と積極的に会話の先を進めてくれる。そこからは比較的安心して、


「はい。多分迷うことはないと思います」


という風に移動を始めることが出来た。陸さん、「Asita」さんの個展は週中には準備ができていたらしく初日である土曜日にもお客さんがまあまあ訪れていたみたい。流石に忙しいのか陸さんからは夜に、



『明日、会場でお待ちしています』



というメッセージと店の正面からの写真が届いて、SNSで調べた限りでは物販で絵を買ったという人の報告も見つかった。

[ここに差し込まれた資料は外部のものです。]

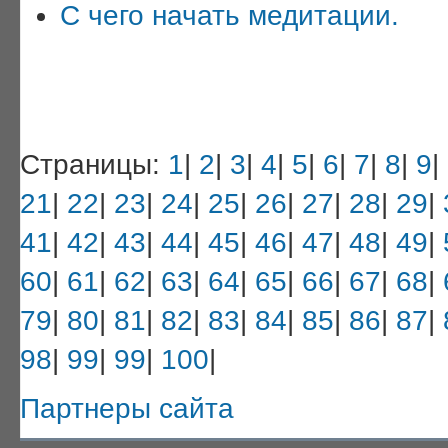
С чего начать медитации.
Страницы:
1
|
2
|
3
|
4
|
5
|
6
|
7
|
8
|
9
|
21
|
22
|
23
|
24
|
25
|
26
|
27
|
28
|
29
|
41
|
42
|
43
|
44
|
45
|
46
|
47
|
48
|
49
|
60
|
61
|
62
|
63
|
64
|
65
|
66
|
67
|
68
|
79
|
80
|
81
|
82
|
83
|
84
|
85
|
86
|
87
|
98
|
99
|
99
|
100
|
Партнеры сайта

わたしたちが二人で向かっている時にも、少し前方に同じ方向に向かっているらしい女性がいたので、


「あの方も同じ目的地ですかね?」


などと隣を歩く茜音さんと言い合っていた。その女性が立ち止まった落ち着いた感じのお洒落そうなカフェ。女性は正面からスマホを向けていたから間違いなさそう。店先のボードには会場である事を伝えるチラシが貼ってあった。わたしも彼女に続いて同じことをして店名を確認してみる。


『Lien de Famille』


というフランス語と思われる店舗名の意味に内心はてなマークを浮かべていたところ、



「リヤンドファミユ。意味はファミユがファミリーで「家族の絆」という感じでしょうか」


「え、すごい」



あっさりとこの言葉が出てきて驚いたわたしに茜音さんは、



「職業柄、フランス語の文も読めないといけないので」



と微笑む。<「天は二物を与える」とはこの事か>と思わなくもなかったけれど、怜の家系のことを考えるとあんまり不思議とは感じない。むしろ茜音さんは「どういう理由でこの名前にしたんでしょうか」ということの方が気になるらしく、


「では入ってみましょう」


とわたしの方が誘導された格好。